PLab fits the mold of a lean startup but with a biotech twist. Over the course of 2014, our first year of existence, we grew bench by bench at [email protected], the biotech incubator we call home. Every aspect of overhead is itemized, from individual autoclave runs to monthly tissue culture hood usage. With excellent back-end assistance from virtual lab manager HappiLabs, we enforced capital efficiency at all levels of our operation. Every dollar spent in 2014 has been counted and categorized.
But before we could spend any money I first had to raise it. Our seed round commenced in earnest, i.e., the first funds were wired, in April 2014. Over the course of the following six months I raised $2.21M from over a dozen investors — angels and strategics, no VCs.
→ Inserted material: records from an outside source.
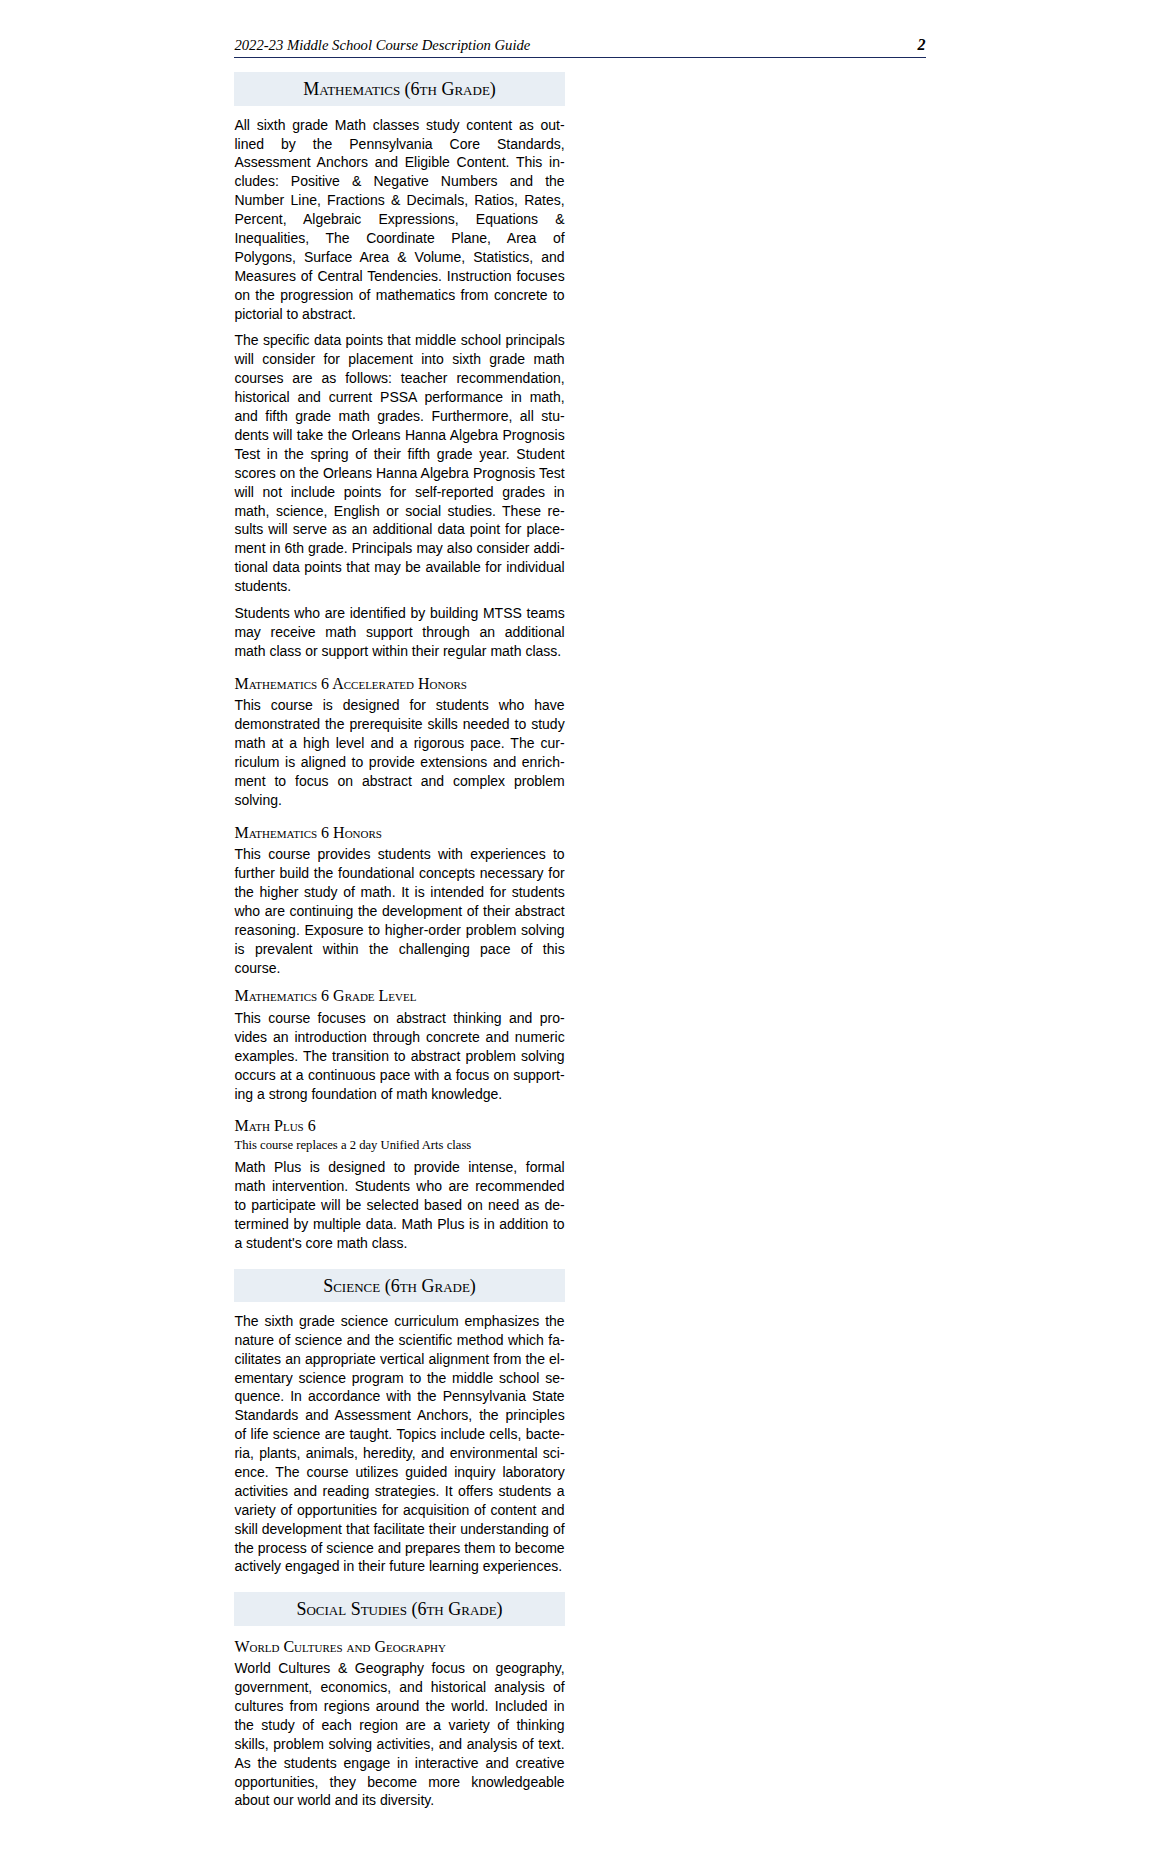2022-23 Middle School Course Description Guide 2
Mathematics (6th Grade)
All sixth grade Math classes study content as outlined by the Pennsylvania Core Standards, Assessment Anchors and Eligible Content. This includes: Positive & Negative Numbers and the Number Line, Fractions & Decimals, Ratios, Rates, Percent, Algebraic Expressions, Equations & Inequalities, The Coordinate Plane, Area of Polygons, Surface Area & Volume, Statistics, and Measures of Central Tendencies. Instruction focuses on the progression of mathematics from concrete to pictorial to abstract.
The specific data points that middle school principals will consider for placement into sixth grade math courses are as follows: teacher recommendation, historical and current PSSA performance in math, and fifth grade math grades. Furthermore, all students will take the Orleans Hanna Algebra Prognosis Test in the spring of their fifth grade year. Student scores on the Orleans Hanna Algebra Prognosis Test will not include points for self-reported grades in math, science, English or social studies. These results will serve as an additional data point for placement in 6th grade. Principals may also consider additional data points that may be available for individual students.
Students who are identified by building MTSS teams may receive math support through an additional math class or support within their regular math class.
Mathematics 6 Accelerated Honors
This course is designed for students who have demonstrated the prerequisite skills needed to study math at a high level and a rigorous pace. The curriculum is aligned to provide extensions and enrichment to focus on abstract and complex problem solving.
Mathematics 6 Honors
This course provides students with experiences to further build the foundational concepts necessary for the higher study of math. It is intended for students who are continuing the development of their abstract reasoning. Exposure to higher-order problem solving is prevalent within the challenging pace of this course.
Mathematics 6 Grade Level
This course focuses on abstract thinking and provides an introduction through concrete and numeric examples. The transition to abstract problem solving occurs at a continuous pace with a focus on supporting a strong foundation of math knowledge.
Math Plus 6
This course replaces a 2 day Unified Arts class
Math Plus is designed to provide intense, formal math intervention. Students who are recommended to participate will be selected based on need as determined by multiple data. Math Plus is in addition to a student's core math class.
Science (6th Grade)
The sixth grade science curriculum emphasizes the nature of science and the scientific method which facilitates an appropriate vertical alignment from the elementary science program to the middle school sequence. In accordance with the Pennsylvania State Standards and Assessment Anchors, the principles of life science are taught. Topics include cells, bacteria, plants, animals, heredity, and environmental science. The course utilizes guided inquiry laboratory activities and reading strategies. It offers students a variety of opportunities for acquisition of content and skill development that facilitate their understanding of the process of science and prepares them to become actively engaged in their future learning experiences.
Social Studies (6th Grade)
World Cultures and Geography
World Cultures & Geography focus on geography, government, economics, and historical analysis of cultures from regions around the world. Included in the study of each region are a variety of thinking skills, problem solving activities, and analysis of text. As the students engage in interactive and creative opportunities, they become more knowledgeable about our world and its diversity.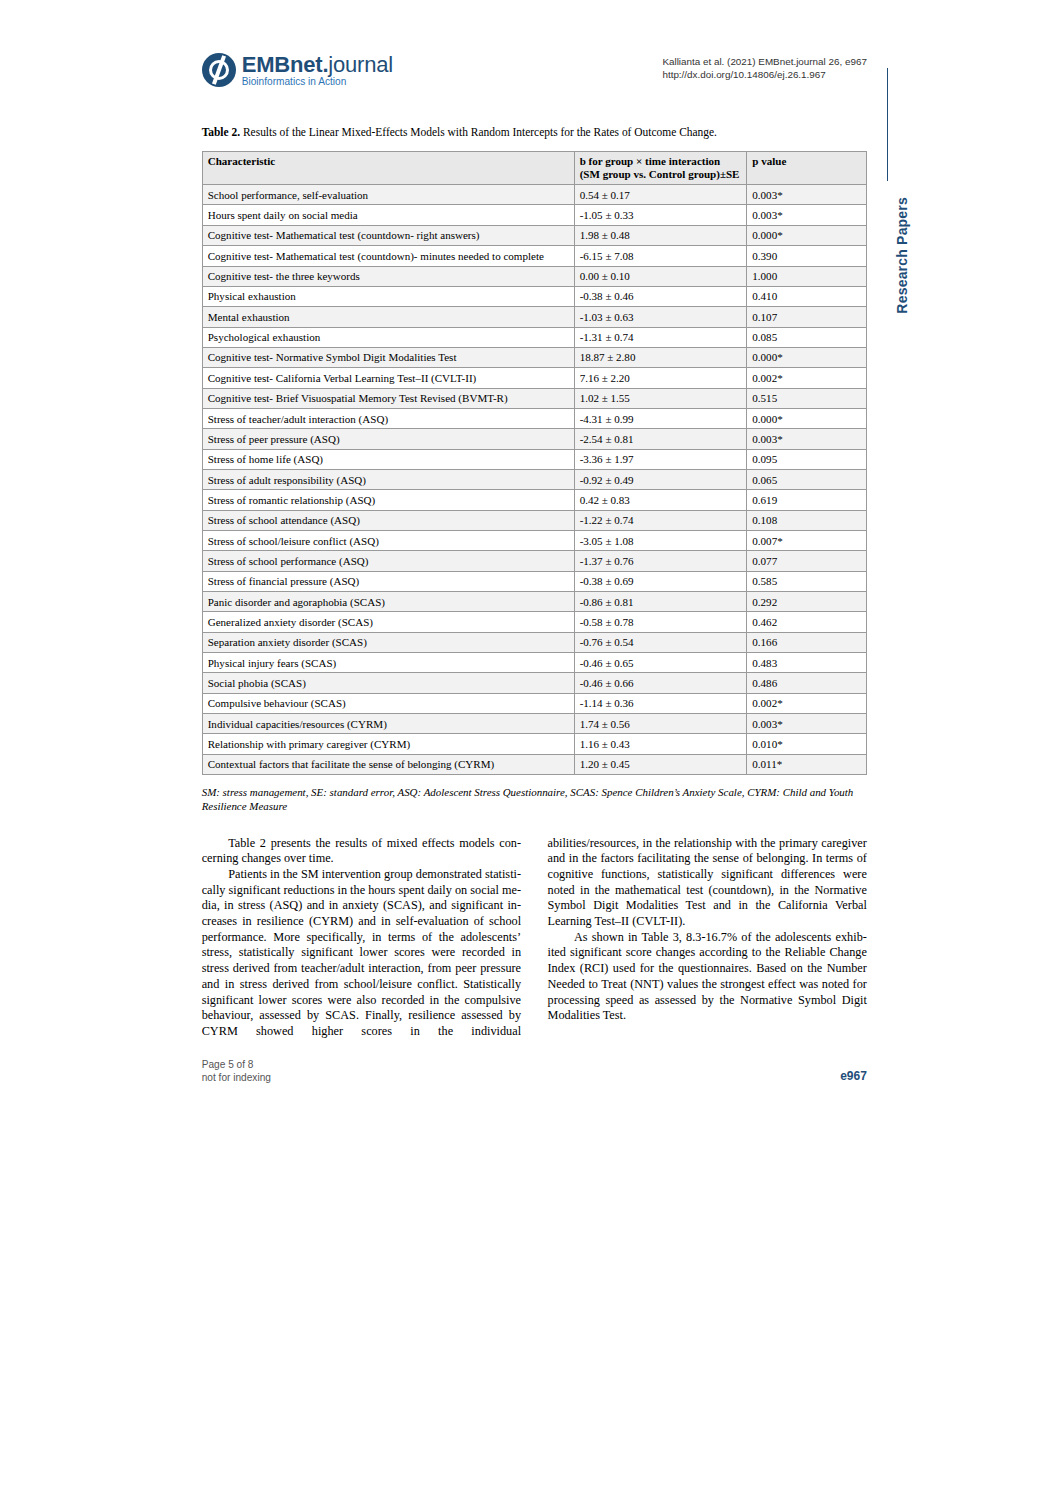EMBnet. journal
Bioinformatics in Action
Kallianta et al. (2021) EMBnet.journal 26, e967
http://dx.doi.org/10.14806/ej.26.1.967
Research Papers
Table 2. Results of the Linear Mixed-Effects Models with Random Intercepts for the Rates of Outcome Change.
| Characteristic | b for group × time interaction (SM group vs. Control group)±SE | p value |
| --- | --- | --- |
| School performance, self-evaluation | 0.54 ± 0.17 | 0.003* |
| Hours spent daily on social media | -1.05 ± 0.33 | 0.003* |
| Cognitive test- Mathematical test (countdown- right answers) | 1.98 ± 0.48 | 0.000* |
| Cognitive test- Mathematical test (countdown)- minutes needed to complete | -6.15 ± 7.08 | 0.390 |
| Cognitive test- the three keywords | 0.00 ± 0.10 | 1.000 |
| Physical exhaustion | -0.38 ± 0.46 | 0.410 |
| Mental exhaustion | -1.03 ± 0.63 | 0.107 |
| Psychological exhaustion | -1.31 ± 0.74 | 0.085 |
| Cognitive test- Normative Symbol Digit Modalities Test | 18.87 ± 2.80 | 0.000* |
| Cognitive test- California Verbal Learning Test–II (CVLT-II) | 7.16 ± 2.20 | 0.002* |
| Cognitive test- Brief Visuospatial Memory Test Revised (BVMT-R) | 1.02 ± 1.55 | 0.515 |
| Stress of teacher/adult interaction (ASQ) | -4.31 ± 0.99 | 0.000* |
| Stress of peer pressure (ASQ) | -2.54 ± 0.81 | 0.003* |
| Stress of home life (ASQ) | -3.36 ± 1.97 | 0.095 |
| Stress of adult responsibility (ASQ) | -0.92 ± 0.49 | 0.065 |
| Stress of romantic relationship (ASQ) | 0.42 ± 0.83 | 0.619 |
| Stress of school attendance (ASQ) | -1.22 ± 0.74 | 0.108 |
| Stress of school/leisure conflict (ASQ) | -3.05 ± 1.08 | 0.007* |
| Stress of school performance (ASQ) | -1.37 ± 0.76 | 0.077 |
| Stress of financial pressure (ASQ) | -0.38 ± 0.69 | 0.585 |
| Panic disorder and agoraphobia (SCAS) | -0.86 ± 0.81 | 0.292 |
| Generalized anxiety disorder (SCAS) | -0.58 ± 0.78 | 0.462 |
| Separation anxiety disorder (SCAS) | -0.76 ± 0.54 | 0.166 |
| Physical injury fears (SCAS) | -0.46 ± 0.65 | 0.483 |
| Social phobia (SCAS) | -0.46 ± 0.66 | 0.486 |
| Compulsive behaviour (SCAS) | -1.14 ± 0.36 | 0.002* |
| Individual capacities/resources (CYRM) | 1.74 ± 0.56 | 0.003* |
| Relationship with primary caregiver (CYRM) | 1.16 ± 0.43 | 0.010* |
| Contextual factors that facilitate the sense of belonging (CYRM) | 1.20 ± 0.45 | 0.011* |
SM: stress management, SE: standard error, ASQ: Adolescent Stress Questionnaire, SCAS: Spence Children’s Anxiety Scale, CYRM: Child and Youth Resilience Measure
Table 2 presents the results of mixed effects models concerning changes over time.
Patients in the SM intervention group demonstrated statistically significant reductions in the hours spent daily on social media, in stress (ASQ) and in anxiety (SCAS), and significant increases in resilience (CYRM) and in self-evaluation of school performance. More specifically, in terms of the adolescents’ stress, statistically significant lower scores were recorded in stress derived from teacher/adult interaction, from peer pressure and in stress derived from school/leisure conflict. Statistically significant lower scores were also recorded in the compulsive behaviour, assessed by SCAS. Finally, resilience assessed by CYRM showed higher scores in the individual abilities/resources, in the relationship with the primary caregiver and in the factors facilitating the sense of belonging. In terms of cognitive functions, statistically significant differences were noted in the mathematical test (countdown), in the Normative Symbol Digit Modalities Test and in the California Verbal Learning Test–II (CVLT-II).
As shown in Table 3, 8.3-16.7% of the adolescents exhibited significant score changes according to the Reliable Change Index (RCI) used for the questionnaires. Based on the Number Needed to Treat (NNT) values the strongest effect was noted for processing speed as assessed by the Normative Symbol Digit Modalities Test.
Page 5 of 8
not for indexing
e967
Here’s a plot showing the range of seed investment sizes:
The smallest investment is $5,000 and the largest investments were $400,000. The mean investment size is just shy of $125,000, or roughly the size of a Phase 1 SBIR/STTR grant. Important to remember that the funds did not arrive all at once. $800,000 kicked off the round. Investments then arrived in dribs and drabs, and then burst in ahead of closing deadlines. Investments of $200,000 or more comprise 80% of the round.
Okay, back to PLab’s 2014 spending:
The biggest slice is capital equipment. These were all one-time costs for the essential components of our HTS phenotypic screening platform. The next biggest slice is payroll. Lab supplies and small equipment include all the consumables needed to keep the lab humming. The fixed costs of maintaining yeast, worms, and flies are low. Service providers include the University of Utah’s genome editing core that CRISPR’d flies for us. Science Exchange gets the assist there.
We’ll continue to drill down into the 2014 budget on this blog in the weeks ahead. In the spirit of Open Science, I challenge all lean biotech startup founders to share last year’s numbers.